AbbVie and Johnson & Johnson already boast three FDA-approved regimens for Imbruvica in newly diagnosed chronic lymphocytic leukemia (CLL). Now, the pair aims to add another to the drug’s label, one that could shorten the time patients need to stay on treatment.
A combination of Imbruvica and AbbVie and Roche’s Venclexta slashed the risk of cancer progression or death by 78.4% compared with a cocktail of Roche’s Gazyva and the chemotherapy chlorambucil in previously untreated CLL. The data, from the phase 3 GLOW trial, were shared at the European Hematology Association (EHA) annual meeting.

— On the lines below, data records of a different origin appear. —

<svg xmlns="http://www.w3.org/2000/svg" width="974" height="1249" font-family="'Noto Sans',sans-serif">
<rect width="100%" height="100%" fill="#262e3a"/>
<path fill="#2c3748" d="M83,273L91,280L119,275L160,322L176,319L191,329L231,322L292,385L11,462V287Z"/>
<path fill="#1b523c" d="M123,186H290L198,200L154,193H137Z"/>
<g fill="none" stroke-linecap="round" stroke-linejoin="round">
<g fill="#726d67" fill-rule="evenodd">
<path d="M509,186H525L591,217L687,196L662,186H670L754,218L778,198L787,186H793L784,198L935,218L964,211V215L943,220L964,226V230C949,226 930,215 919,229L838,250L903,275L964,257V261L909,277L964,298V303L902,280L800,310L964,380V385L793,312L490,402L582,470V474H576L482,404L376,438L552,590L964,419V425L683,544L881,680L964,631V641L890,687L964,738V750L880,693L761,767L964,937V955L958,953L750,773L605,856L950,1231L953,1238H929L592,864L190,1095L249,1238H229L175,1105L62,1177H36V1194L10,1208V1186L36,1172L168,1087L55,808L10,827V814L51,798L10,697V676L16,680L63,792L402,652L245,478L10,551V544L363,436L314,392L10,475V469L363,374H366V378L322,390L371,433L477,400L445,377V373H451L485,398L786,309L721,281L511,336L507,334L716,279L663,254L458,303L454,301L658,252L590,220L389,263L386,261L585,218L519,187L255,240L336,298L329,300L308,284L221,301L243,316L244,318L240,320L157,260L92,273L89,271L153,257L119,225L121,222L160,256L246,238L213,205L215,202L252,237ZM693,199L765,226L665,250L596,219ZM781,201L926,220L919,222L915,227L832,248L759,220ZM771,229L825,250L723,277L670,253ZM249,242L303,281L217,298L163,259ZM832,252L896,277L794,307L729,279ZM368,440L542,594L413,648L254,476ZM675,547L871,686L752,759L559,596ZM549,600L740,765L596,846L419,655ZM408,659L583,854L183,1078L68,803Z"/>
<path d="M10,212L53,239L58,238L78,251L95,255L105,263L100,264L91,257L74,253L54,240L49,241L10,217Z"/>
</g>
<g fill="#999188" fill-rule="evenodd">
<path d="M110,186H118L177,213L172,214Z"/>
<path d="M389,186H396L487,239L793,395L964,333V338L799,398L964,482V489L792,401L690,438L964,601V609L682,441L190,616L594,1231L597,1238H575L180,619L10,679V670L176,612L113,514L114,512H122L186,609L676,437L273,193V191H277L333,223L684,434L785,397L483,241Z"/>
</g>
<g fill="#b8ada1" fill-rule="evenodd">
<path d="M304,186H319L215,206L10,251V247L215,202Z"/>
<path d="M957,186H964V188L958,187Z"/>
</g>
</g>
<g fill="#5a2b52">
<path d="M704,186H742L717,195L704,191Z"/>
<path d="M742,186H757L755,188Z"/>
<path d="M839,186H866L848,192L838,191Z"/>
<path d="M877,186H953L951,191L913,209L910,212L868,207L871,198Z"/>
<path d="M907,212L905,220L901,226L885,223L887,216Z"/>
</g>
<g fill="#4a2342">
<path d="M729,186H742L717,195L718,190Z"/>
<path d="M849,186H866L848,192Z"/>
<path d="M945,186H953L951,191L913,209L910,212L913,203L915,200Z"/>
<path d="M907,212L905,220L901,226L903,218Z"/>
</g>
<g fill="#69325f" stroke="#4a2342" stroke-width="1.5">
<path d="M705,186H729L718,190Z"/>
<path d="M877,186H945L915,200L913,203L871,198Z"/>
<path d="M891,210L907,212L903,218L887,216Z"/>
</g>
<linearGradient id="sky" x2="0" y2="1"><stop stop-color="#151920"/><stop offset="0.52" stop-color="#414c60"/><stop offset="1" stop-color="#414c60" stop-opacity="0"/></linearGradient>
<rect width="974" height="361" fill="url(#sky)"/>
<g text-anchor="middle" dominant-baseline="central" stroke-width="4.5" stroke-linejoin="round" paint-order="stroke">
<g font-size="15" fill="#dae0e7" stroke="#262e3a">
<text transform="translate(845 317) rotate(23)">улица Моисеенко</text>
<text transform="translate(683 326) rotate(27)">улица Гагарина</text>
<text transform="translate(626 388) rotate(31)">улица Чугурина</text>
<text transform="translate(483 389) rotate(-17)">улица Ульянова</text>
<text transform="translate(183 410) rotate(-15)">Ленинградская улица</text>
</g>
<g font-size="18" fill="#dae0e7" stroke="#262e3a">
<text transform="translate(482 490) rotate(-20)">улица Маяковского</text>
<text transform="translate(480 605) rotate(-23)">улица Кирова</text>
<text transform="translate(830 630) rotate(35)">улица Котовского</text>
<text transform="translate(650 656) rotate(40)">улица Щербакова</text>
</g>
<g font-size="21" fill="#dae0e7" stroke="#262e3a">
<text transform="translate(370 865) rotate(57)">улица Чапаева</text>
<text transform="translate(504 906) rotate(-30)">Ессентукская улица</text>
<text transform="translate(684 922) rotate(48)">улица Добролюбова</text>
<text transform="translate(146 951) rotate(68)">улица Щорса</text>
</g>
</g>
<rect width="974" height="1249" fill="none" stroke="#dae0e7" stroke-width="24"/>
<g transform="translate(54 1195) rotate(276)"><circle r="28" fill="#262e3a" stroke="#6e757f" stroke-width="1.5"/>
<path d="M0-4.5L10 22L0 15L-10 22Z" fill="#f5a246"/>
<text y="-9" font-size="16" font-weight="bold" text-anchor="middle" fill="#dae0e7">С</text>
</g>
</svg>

Compared with existing Imbruvica therapies, where patients take the BTK inhibitor daily—potentially for years—until their disease progresses, the new Venclexta combo caps treatment at about 14 months. That could offer a new option for “probably younger patients with CLL that prefer more flexible, treatment-free intervals,” said Craig Tendler, M.D., vice president of oncology clinical development and global medical affairs at J&J’s Janssen unit, during an interview.
Same as Imbruvica’s original monotherapy use, the Venclexta combo offers a convenient oral treatment, while the drug’s two other approved cocktails—with Gazyva or Roche’s Rituxan—involve infusions.

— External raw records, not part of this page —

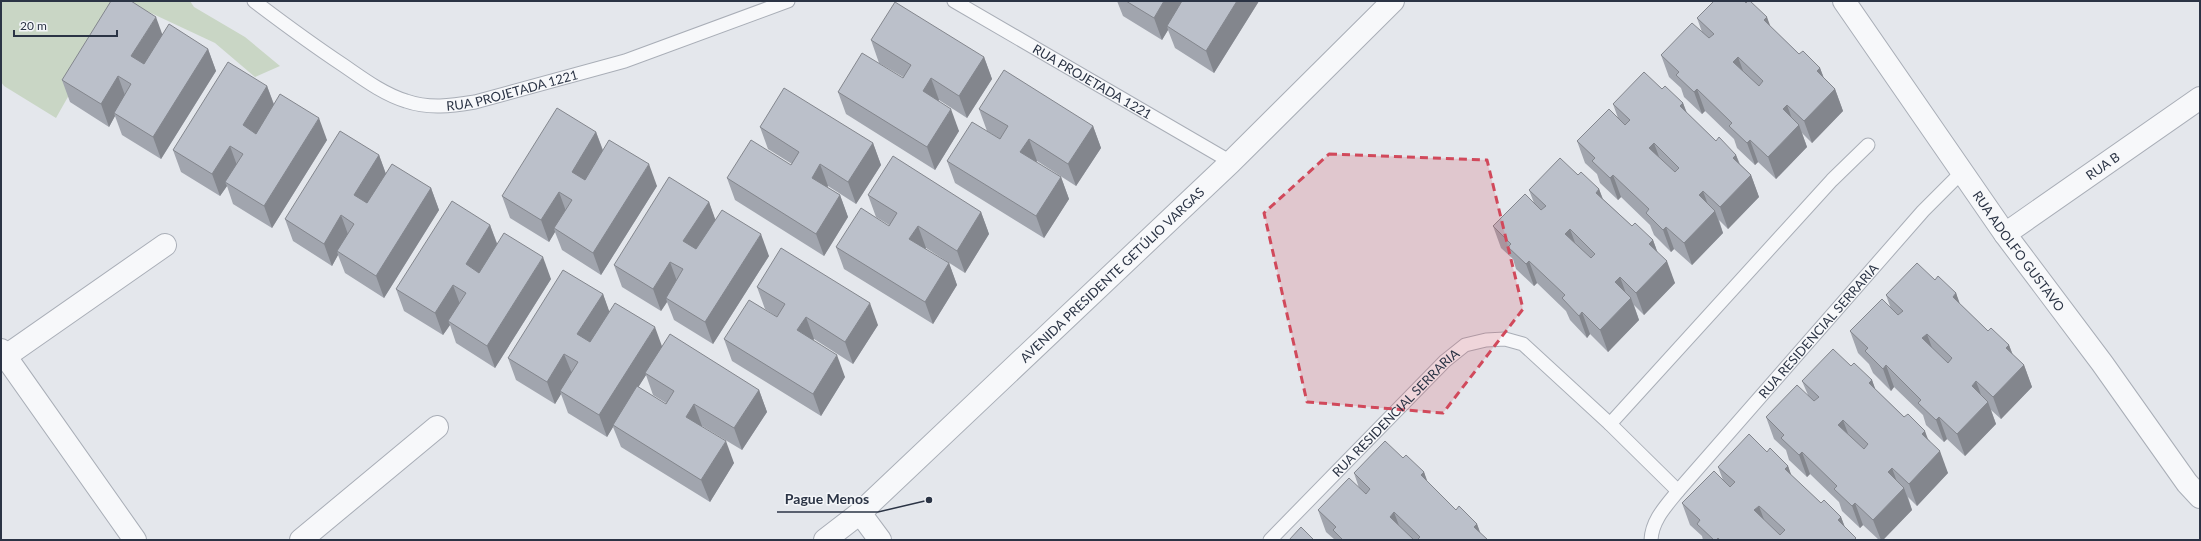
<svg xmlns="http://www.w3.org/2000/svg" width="2201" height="541" font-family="Lato,sans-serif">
	<rect width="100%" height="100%" fill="#e4e7ec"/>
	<polygon fill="#c9d6c5" points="1,1 190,1 194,7 245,37 280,66 255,77 215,43 136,6 112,19 56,118 4,86 1,82"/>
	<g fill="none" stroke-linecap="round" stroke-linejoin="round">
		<defs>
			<g id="service">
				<path id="s1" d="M254,1C283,23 313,45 343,65C362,78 383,94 406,101C429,109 451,106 475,102L625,61L788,1"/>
				<path id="s2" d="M954,1L1231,162"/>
				<polyline points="1610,424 1832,180 1868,145"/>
				<path id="s3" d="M1270,540L1445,361L1465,345L1486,340L1505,339L1523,344L1610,424L1678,491"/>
				<path id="s4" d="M1651,540C1652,520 1666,506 1678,491L1923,211L1962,172"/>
			</g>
			<g id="minor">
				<path id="s5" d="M2005,234L2200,98"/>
				<polyline points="1,350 135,540"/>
				<polyline points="6,356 165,245"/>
				<polyline points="301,540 437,427"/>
			</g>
			<g id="tertiary">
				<path id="s6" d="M1844,1L2005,234L2102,363L2187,483L2200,497"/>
				<polyline points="860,513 880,540"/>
				<path id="s7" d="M825,540L860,513L1231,162L1393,1"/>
			</g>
		</defs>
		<use href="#service" stroke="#a9aeb7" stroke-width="15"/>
		<use href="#minor" stroke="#a9aeb7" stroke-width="24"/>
		<use href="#tertiary" stroke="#a9aeb7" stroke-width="24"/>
		<use href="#service" stroke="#f7f8fa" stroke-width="13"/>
		<use href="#minor" stroke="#f7f8fa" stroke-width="22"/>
		<use href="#tertiary" stroke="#f7f8fa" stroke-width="22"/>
	</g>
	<g fill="#a1a5ae" fill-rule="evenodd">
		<polygon points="1117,1 1259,1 1214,73 1175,48 1168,30 1162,40 1123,16"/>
		<polygon points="1697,18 1771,27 1799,54 1820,68 1824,78 1835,89 1843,111 1812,143 1802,133 1807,147 1776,179 1758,162 1755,165 1737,148 1734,139 1705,111 1702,114 1684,97 1681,88 1669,77 1661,55 1702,32"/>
		<polygon points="162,35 208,49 216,71 161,159 122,135 115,116 109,127 70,102 62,80"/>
		<polygon points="871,40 984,57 992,79 967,118 939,100 938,101 959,131 935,170 846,114 838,92 903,78 903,77 879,63"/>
		<polygon points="267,86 274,104 327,140 272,228 233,204 227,186 220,196 181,172 173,150"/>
		<polygon points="1662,89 1683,103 1687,113 1716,141 1736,155 1740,164 1751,175 1759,197 1728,229 1719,220 1723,233 1692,265 1674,249 1671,252 1654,235 1650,225 1621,197 1618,200 1600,183 1597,174 1585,163 1577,141 1618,118 1613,104"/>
		<polygon points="979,109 1093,126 1101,148 1076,186 1037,161 1036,162 1061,177 1069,199 1044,238 955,183 947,161 1000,139 987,131"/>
		<polygon points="760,127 873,143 881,165 856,204 828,186 827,187 840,195 848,217 824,256 735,200 727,178 791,165 792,164 768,149"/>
		<polygon points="596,132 603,150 657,186 601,275 562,250 555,232 549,242 510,218 502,196"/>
		<polygon points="379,155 386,174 431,188 439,210 384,298 345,273 338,255 332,266 293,241 285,219"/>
		<polygon points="1578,175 1599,189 1603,199 1632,226 1653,240 1657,251 1675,283 1644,315 1634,305 1639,320 1608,352 1590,334 1587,338 1570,320 1566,311 1537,283 1534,286 1516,269 1513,259 1501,248 1493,226 1534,203 1529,190"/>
		<polygon points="868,195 981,212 989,234 965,273 926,248 925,249 949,263 957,285 933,324 844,269 836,247 889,226 889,225 876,217"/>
		<polygon points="709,202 715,220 769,256 713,344 674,320 667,302 661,311 622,287 614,265"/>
		<polygon points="490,225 497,243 551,279 495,368 456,343 450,325 443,335 404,311 396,289"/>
		<polygon points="1935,280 1956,293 1959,303 1988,331 2009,345 2013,355 2024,365 2032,387 2001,419 1991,410 1996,424 1965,456 1947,439 1944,442 1926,425 1923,415 1894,387 1891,391 1873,373 1869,364 1858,353 1850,331 1891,309 1886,295"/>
		<polygon points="757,287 878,325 853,364 814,339 813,340 845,377 821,416 732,361 724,339 777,317 765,309"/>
		<path d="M603,294L609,312L662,347L759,390L767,412L742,450L702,426V427L734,463L710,502L621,447L613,427L607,437L568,413L561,394L555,404L516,380L508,358ZM646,375L653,395L666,403V404L638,387Z"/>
		<polygon points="1851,366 1872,380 1875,389 1929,440 1948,473 1917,506 1908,497 1912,510 1883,540 1879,540 1863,525 1860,528 1842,511 1839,502 1810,474 1807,477 1789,460 1786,450 1774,439 1766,417 1808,395 1802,381"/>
		<polygon points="1767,452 1788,466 1791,475 1821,503 1841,517 1845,527 1857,540 1703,540 1702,536 1690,525 1682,503 1723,480 1718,467"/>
		<polygon points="1403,458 1424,472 1427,482 1456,510 1477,524 1480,533 1488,540 1335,540 1326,532 1318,510 1359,488 1354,473"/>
	</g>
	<g fill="#83868d">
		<polygon points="1164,1 1186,1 1167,26 1168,30 1162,40 1154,18"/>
		<polygon points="1237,1 1259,1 1214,73 1206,51"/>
		<polygon points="156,17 164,39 139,78 131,56"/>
		<polygon points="1767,17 1775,39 1764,20"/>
		<polygon points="208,49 216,71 161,159 153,137"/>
		<polygon points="984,57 992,79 967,118 959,96"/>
		<polygon points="1738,57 1746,79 1733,62"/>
		<polygon points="1820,68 1828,90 1817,71"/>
		<polygon points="118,76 126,98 114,113 115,116 109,127 101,104"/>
		<polygon points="931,78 939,100 931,113 923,91"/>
		<polygon points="267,86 275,108 251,147 243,125"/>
		<polygon points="1697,89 1705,111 1702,114 1694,92"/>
		<polygon points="1835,89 1843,111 1812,143 1804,121"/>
		<polygon points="1683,103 1691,125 1680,106"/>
		<polygon points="1787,105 1795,127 1783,109"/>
		<polygon points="951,109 959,131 935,170 927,147"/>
		<polygon points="319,118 327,140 272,228 264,206"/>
		<polygon points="1799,125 1807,147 1776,179 1768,157"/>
		<polygon points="1093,126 1101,148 1076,186 1068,164"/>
		<polygon points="596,132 604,154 580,194 572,172"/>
		<polygon points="1029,139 1037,161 1028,174 1020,152"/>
		<polygon points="1750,140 1758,162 1755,165 1747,143"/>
		<polygon points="873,143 881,165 856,204 848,182"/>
		<polygon points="1654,143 1662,165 1649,148"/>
		<polygon points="230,146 238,168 225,182 227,186 220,196 212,174"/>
		<polygon points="379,155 387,177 362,217 354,195"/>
		<polygon points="1736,155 1744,177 1733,158"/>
		<polygon points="649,164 657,186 601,275 593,253"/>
		<polygon points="820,164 828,186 820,200 812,178"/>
		<polygon points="1613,175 1621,197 1618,200 1610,178"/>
		<polygon points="1751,175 1759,197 1728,229 1720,207"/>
		<polygon points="1061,177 1069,199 1044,238 1036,216"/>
		<polygon points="431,188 439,210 384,298 376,276"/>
		<polygon points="1599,189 1607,211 1596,193"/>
		<polygon points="1703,191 1711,213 1699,195"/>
		<polygon points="559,192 567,214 554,228 555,232 549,242 541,220"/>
		<polygon points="840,195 848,217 824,256 816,234"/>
		<polygon points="709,202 717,224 691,263 683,241"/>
		<polygon points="1715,211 1723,233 1692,265 1684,243"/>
		<polygon points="981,212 989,234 965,273 957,251"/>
		<polygon points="341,215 349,237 337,251 338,255 332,266 324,244"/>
		<polygon points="490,225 498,247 474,286 466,264"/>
		<polygon points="918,226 926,248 917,261 909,239"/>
		<polygon points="1666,227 1674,249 1671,252 1663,230"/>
		<polygon points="1570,229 1578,251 1565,234"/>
		<polygon points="761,234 769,256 713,344 705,322"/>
		<polygon points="1653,240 1661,262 1649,244"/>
		<polygon points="543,257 551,279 495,368 487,346"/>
		<polygon points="1529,261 1537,283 1534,286 1526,264"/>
		<polygon points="1667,261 1675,283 1644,315 1636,293"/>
		<polygon points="670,262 678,284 666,298 667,302 661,311 653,289"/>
		<polygon points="949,263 957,285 933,324 925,302"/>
		<polygon points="1620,277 1628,299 1615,282"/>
		<polygon points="453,285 461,307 448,321 450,325 443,335 435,313"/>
		<polygon points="1956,293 1964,315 1953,297"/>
		<polygon points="603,294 611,316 585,356 577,334"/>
		<polygon points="1631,298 1639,320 1608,352 1600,330"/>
		<polygon points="870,303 878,325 853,364 845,342"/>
		<polygon points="1582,312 1590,334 1587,338 1579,316"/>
		<polygon points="806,317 814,339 805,352 797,330"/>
		<polygon points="655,327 663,349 645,373 646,375 614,426 613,425 613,427 607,437 599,415"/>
		<polygon points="1927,334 1935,356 1922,338"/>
		<polygon points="2009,345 2017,367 2006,348"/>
		<polygon points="564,354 573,376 560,391 561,394 555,404 547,382"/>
		<polygon points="837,355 845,377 821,416 813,394"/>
		<polygon points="1886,365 1894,387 1891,391 1883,369"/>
		<polygon points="2024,365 2032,387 2001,419 1993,397"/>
		<polygon points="1872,380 1880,402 1869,383"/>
		<polygon points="1976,381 1984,403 1972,386"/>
		<polygon points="759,390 767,412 742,450 734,428"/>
		<polygon points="1988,402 1996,424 1965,456 1957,434"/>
		<polygon points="694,404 702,426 694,439 686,417"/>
		<polygon points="1939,417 1947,439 1944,442 1936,420"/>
		<polygon points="1843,420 1851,442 1838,425"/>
		<polygon points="1925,431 1933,453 1922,434"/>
		<polygon points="726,441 734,463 710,502 701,480"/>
		<polygon points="1940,451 1948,473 1917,506 1909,484"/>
		<polygon points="1802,452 1810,474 1807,477 1799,455"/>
		<polygon points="1788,466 1796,488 1785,469"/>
		<polygon points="1892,468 1900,490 1888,472"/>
		<polygon points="1424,472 1432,494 1421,475"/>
		<polygon points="1904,488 1912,510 1883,540 1881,540 1873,520"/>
		<polygon points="1855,503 1863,525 1860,528 1852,506"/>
		<polygon points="1759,506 1767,528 1754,510"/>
		<polygon points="1394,512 1402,534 1390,517"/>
		<polygon points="1841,517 1849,539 1838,520"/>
		<polygon points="1477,524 1483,540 1474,527"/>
	</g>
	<g fill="#bbc0ca" stroke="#83868d" fill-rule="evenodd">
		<polygon points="111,1 131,1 156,17 131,56 144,64 169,24 208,49 153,137 114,113 131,84 118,76 101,104 62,80"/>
		<polygon points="1126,1 1164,1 1154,18"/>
		<polygon points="1182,1 1237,1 1206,51 1167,26"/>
		<path d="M1714,1H1744L1746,3L1748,1H1750L1767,17L1764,20L1799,54L1803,51L1820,68L1817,71L1835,89L1804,121L1787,105L1783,109L1799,125L1768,157L1750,140L1747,143L1729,126L1732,123L1697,89L1694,92L1676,75L1679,72L1661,55L1692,23L1709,38L1714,34L1697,18ZM1738,57L1763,81L1759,86L1733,62Z"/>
		<polygon points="895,2 984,57 959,96 931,78 923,91 951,109 927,147 838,92 862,53 903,78 911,65 871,40"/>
		<polygon points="228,62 267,86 243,125 256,134 280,94 319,118 264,206 225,182 243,154 230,146 212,174 173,150"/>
		<polygon points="1004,70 1093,126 1068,164 1029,139 1020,152 1061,177 1036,216 947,161 972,122 1000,139 1008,126 979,109"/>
		<path d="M1644,72L1662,89L1665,86L1683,103L1680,106L1716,141L1719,137L1736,155L1733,158L1751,175L1720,207L1703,191L1699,195L1715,211L1684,243L1666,227L1663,230L1646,213L1649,209L1613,175L1610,178L1592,161L1595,158L1577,141L1609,109L1625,125L1630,120L1613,104ZM1654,143L1679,168L1675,172L1649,148Z"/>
		<polygon points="784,88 873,143 848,182 820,164 812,178 840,195 816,234 727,178 751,140 791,165 799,152 760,127"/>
		<polygon points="557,108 596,132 572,172 585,180 609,140 649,164 593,253 554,228 572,200 559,192 541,220 502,196"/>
		<polygon points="340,131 379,155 354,195 367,203 392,164 431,188 376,276 337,251 354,224 341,215 324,244 285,219"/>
		<polygon points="893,156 981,212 957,251 918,226 909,239 949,263 925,302 836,247 861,208 889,226 897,213 868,195"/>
		<path d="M1560,158L1578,175L1581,172L1599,189L1596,193L1632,226L1635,223L1653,240L1649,244L1667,261L1636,293L1620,277L1615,282L1631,298L1600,330L1582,312L1579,316L1562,298L1565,295L1529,261L1526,264L1508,247L1511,244L1493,226L1525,194L1541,210L1546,206L1529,190ZM1570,229L1595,254L1591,258L1565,234Z"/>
		<polygon points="669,177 709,202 683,241 696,249 722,210 761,234 705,322 666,298 683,269 670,262 653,289 614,265"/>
		<polygon points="452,201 490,225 466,264 479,273 504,233 543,257 487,346 448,321 466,293 453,285 435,313 396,289"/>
		<polygon points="781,248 870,303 845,342 806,317 797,330 837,355 813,394 724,339 749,300 777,317 785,304 757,287"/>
		<path d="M1917,263L1935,280L1938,276L1956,293L1953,297L1988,331L1991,328L2009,345L2006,348L2024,365L1993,397L1976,381L1972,386L1988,402L1957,434L1939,417L1936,420L1918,403L1921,400L1886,365L1883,369L1865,351L1868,348L1850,331L1882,299L1898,315L1903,311L1886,295ZM1927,334L1952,358L1948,363L1922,338Z"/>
		<polygon points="563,270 603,294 577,334 590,342 615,303 655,327 599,415 560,391 578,362 564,354 547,382 508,358"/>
		<polygon points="670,334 759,390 734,428 694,404 686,417 726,441 701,480 613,425 637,386 666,404 674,391 645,373"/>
		<path d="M1833,349L1851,366L1854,363L1872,380L1869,383L1904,417L1908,414L1925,431L1922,434L1940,451L1909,484L1892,468L1888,472L1904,488L1873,520L1855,503L1852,506L1834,489L1837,486L1802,452L1799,455L1781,438L1784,435L1766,417L1797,385L1814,401L1819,397L1802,381ZM1843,420L1868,444L1864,449L1838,425Z"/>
		<path d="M1749,434L1767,452L1770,448L1788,466L1785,469L1821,503L1824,500L1841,517L1838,520L1856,538L1854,540H1720L1718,538L1716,540H1714L1697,524L1700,520L1682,503L1714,471L1730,487L1735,482L1718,467ZM1759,506L1785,530L1780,535L1754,510Z"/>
		<polygon points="1385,441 1403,458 1406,455 1424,472 1421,475 1456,510 1459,506 1477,524 1474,527 1488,540 1417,540 1420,537 1394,512 1390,517 1414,540 1343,540 1333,530 1336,527 1318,510 1349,478 1366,494 1370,489 1354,473"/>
		<polygon points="1301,527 1314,540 1289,540"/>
	</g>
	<path fill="#d1495b" fill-opacity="0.2" stroke="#d1495b" stroke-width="3" stroke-dasharray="8 5" stroke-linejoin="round" d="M1329,154L1487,160L1523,309L1443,413L1307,402L1264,213Z"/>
	<g text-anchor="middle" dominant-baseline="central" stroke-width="3" stroke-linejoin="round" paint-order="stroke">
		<g font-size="13" fill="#2b3445" stroke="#f4f6f9">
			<text stroke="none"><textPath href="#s2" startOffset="160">RUA PROJETADA 1221</textPath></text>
			<text stroke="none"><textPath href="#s1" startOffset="291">RUA PROJETADA 1221</textPath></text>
			<text stroke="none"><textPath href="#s5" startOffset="119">RUA B</textPath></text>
			<text stroke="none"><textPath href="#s6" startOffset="305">RUA ADOLFO GUSTAVO</textPath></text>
			<text stroke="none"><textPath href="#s7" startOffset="391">AVENIDA PRESIDENTE GETÚLIO VARGAS</textPath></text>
			<text stroke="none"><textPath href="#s4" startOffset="270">RUA RESIDENCIAL SERRARIA</textPath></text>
			<text stroke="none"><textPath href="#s3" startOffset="179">RUA RESIDENCIAL SERRARIA</textPath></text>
		</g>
	</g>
	<path fill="none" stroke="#2b3445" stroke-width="1.5" d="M929 500L878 512H777"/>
	<circle fill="#2b3445" stroke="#f4f6f9" stroke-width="1.5" cx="929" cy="500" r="4"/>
	<g font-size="14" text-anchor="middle" font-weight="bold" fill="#2b3445" stroke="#f4f6f9" stroke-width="3" stroke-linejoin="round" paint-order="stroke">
		<text x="827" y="504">Pague Menos</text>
	</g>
	<rect width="2201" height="541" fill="none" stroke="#2b3445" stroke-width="4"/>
	<path d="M14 30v6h103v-6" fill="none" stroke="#2b3445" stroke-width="2"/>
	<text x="20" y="30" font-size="12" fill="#2b3445" stroke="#f4f6f9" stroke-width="3" paint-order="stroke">20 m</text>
</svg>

One key question for the fixed-duration combo is whether it can sustain remission after treatment has stopped. In the preliminary analysis of the GLOW trial, at three months after treatment ended, 51.9% of the Imbruvica-Venclexta patients had undetectable measurable residual disease (uMRD)—a stringent marker reflecting no signs of cancer—in bone marrow, versus 17.1% for the control group. The rates for peripheral blood were 54.7% and 39% for the two groups, respectively.
From the three-month point onward, 84.5% of uMRD patients maintained that deep remission in the blood to the 12-month assessment. These data show the new combo can deliver “very durable remissions” for the vast majority of patients, Tendler said.
To persuade doctors to stop treatment for a traditionally continuous therapy, AbbVie and J&J likely also need to show that doing so won’t hurt patients’ chance at successful retreatment if their cancer does rebound early.
The GLOW trial doesn’t yet have the answer to that question, but Tendler pointed to encouraging early evidence from the regimen’s phase 2 trial, dubbed CAPTIVATE. Among eight patients who progressed after stopping the fixed-duration combo, six responded to subsequent Imbruvica monotherapy, while the other two didn’t have a response report, according to data presented at the recent American Society of Clinical Oncology annual meeting.
While they are early data, “it’s also very reassuring that those patients who have progressed can be rather easily reinduced into remission,” Tendler said. J&J and AbbVie are now taking the same approach for the GLOW study, he added.
As the first-to-market BTK inhibitor, Imbruvica has been treating front-line CLL patients since its monotherapy go-ahead in early 2016. But it’s now facing competition from AstraZeneca’s Calquence, which just detailed a head-to-head safety advantage over Imbruvica in previously treated CLL.
What’s more, also at the EHA meeting, BeiGene’s Brukinsa showed it could outperform Imbruvica at triggering tumor responses while causing fewer cases of atrial fibrillation, a potentially dangerous heart side effect, in its own head-to-head phase 3 study in previously treated CLL.
The third-to-market BTK inhibitor is also looking to report top-line results from a front-line trial later this year. Imbruvica could feel more pressure if that study also turns out successful.